Entscheidungsstichwort (Thema)

Zum Zeitpunkt der Aufnahme einer Gewinnbeteiligung im Jahresabschluß eines GmbH-Gesellschafters

 

Leitsatz (NV)

Allein aus dem Umstand, daß es sich um beherrschende Gesellschafter einer GmbH handelt, folgt noch nicht, daß der Gewinnausschüttungsanspruch bereits im Jahr der Entstehung des Gewinns aktiviert werden muß.

 

Normenkette

EStG §§ 4-5, 15

 

Verfahrensgang

FG Baden-Württemberg

 

Tatbestand

Die Kommanditisten der Klägerin und Revisionsbeklagten (Klägerin) waren im Streitjahr 1980 A (verstorben, Erbe Z) und seine Ehefrau B (Beigeladene zu 2.) sowie ihr Sohn, Z (Beigeladener zu 1.). Komplementärin der Klägerin war die A-GmbH (GmbH), deren Stammkapital in den Händen von A (11 000 DM) und B (9 000 DM) lag. Geschäftsführer der GmbH waren ihre beiden Gesellschafter und der Beigeladene zu 1. Die GmbH nahm außer ihrer Funktion als Komplementärin und Geschäftsführerin der Klägerin keine weiteren Aufgaben wahr. Das Geschäftsjahr der GmbH endete, ebenso wie das der Klägerin am 30. Juni. § 16 des GmbH-Gesellschaftsvertrages bestimmte, daß der jeweilige Jahresgewinn nicht an die Gesellschafter ausgeschüttet wird, es sei denn, die Gesellschafter würden etwas anderes beschließen.
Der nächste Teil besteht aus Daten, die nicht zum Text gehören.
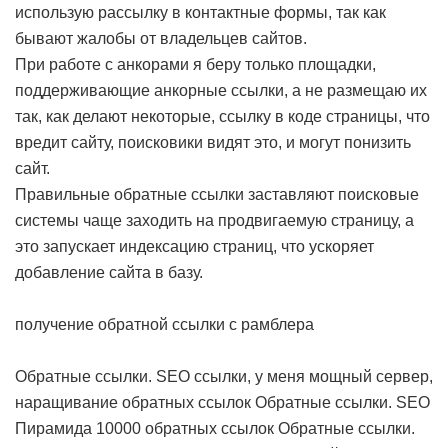
использую рассылку в контактные формы, так как
бывают жалобы от владельцев сайтов.
При работе с анкорами я беру только площадки,
поддерживающие анкорные ссылки, а не размещаю их
так, как делают некоторые, ссылку в коде страницы, что
вредит сайту, поисковики видят это, и могут понизить
сайт.
Правильные обратные ссылки заставляют поисковые
системы чаще заходить на продвигаемую страницу, а
это запускает индексацию страниц, что ускоряет
добавление сайта в базу.
получение обратной ссылки с рамблера
Обратные ссылки. SEO ссылки, у меня мощный сервер,
наращивание обратных ссылок
Обратные ссылки. SEO
Пирамида 10000 обратных ссылок
Обратные ссылки.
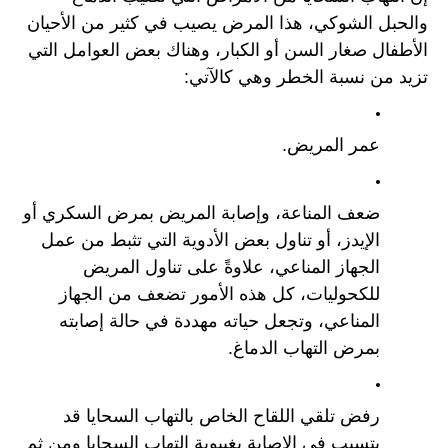
والحبل الشوكي، هذا المرض يصيب في كثير من الأحيان 
الأطفال صغار السن أو الكبار، وهناك بعض العوامل التي 
تزيد من نسبة الخطر وهي كالآتي:
عمر المريض.
ضعف المناعة، وإصابة المريض بمرض السكري أو 
الإيدز، أو تناول بعض الأدوية التي تثبط من عمل 
الجهاز المناعي، علاوةً على تناول المريض 
للكحوليات، كل هذه الأمور تضعف من الجهاز 
المناعي، وتجعل حياته مهددة في حالة إصابته 
بمرض التهاب الدماغ.
رفض تلقي اللقاح الخاص بالتهاب السحايا قد 
يتسبب في الإصابة بغيبوبة التهاب السحايا ومن ثم 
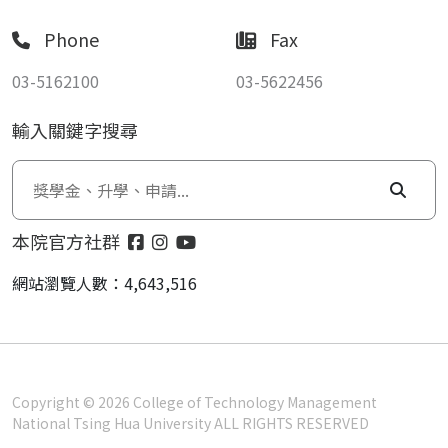
Phone
Fax
03-5162100
03-5622456
輸入關鍵字搜尋
本院官方社群
網站瀏覽人數：4,643,516
Copyright © 2026 College of Technology Management
National Tsing Hua University ALL RIGHTS RESERVED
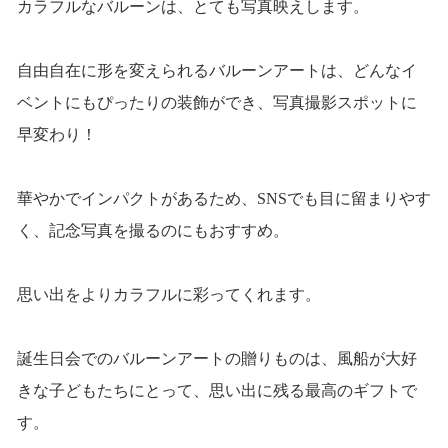
カラフルなバルーンは、とても写真映えします。
自由自在に形を変えられるバルーンアートは、どんなイ
ベントにもぴったりの装飾ができ、写真撮影スポットに
早変わり！
華やかでインパクトがあるため、SNSでも目に留まりやす
く、記念写真を撮るのにもおすすめ。
思い出をよりカラフルに彩ってくれます。
誕生日会でのバルーンアートの贈りものは、風船が大好
きな子どもたちにとって、思い出に残る最高のギフトで
す。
Die Gewinnanteile der GmbH beliefen sich - neben der der GmbH gewährten vollen Erstattung ihrer Unkosten - von ihrer Gründung im Jahr 1968 an bis einschließlich des Wirtschaftsjahres 1978/1979 auf jährlich 1000 DM. Gewinne waren seit 1968 nicht ausgeschüttet worden.

Aufgrund der im Mai 1981 aufgestellten Bilanz der Klägerin betrug der Gewinnanteil für die GmbH im Geschäftsjahr 1979/1980 . . . DM. Im Dezember 1981 wurde die Bilanz der GmbH nebst der Gewinn- und Verlustrechnung aufgestellt. Ebenfalls im Dezember 1981 beschlossen die Gesellschafter der GmbH formell, eine Gewinnausschüttung von insgesamt . . . DM vorzunehmen.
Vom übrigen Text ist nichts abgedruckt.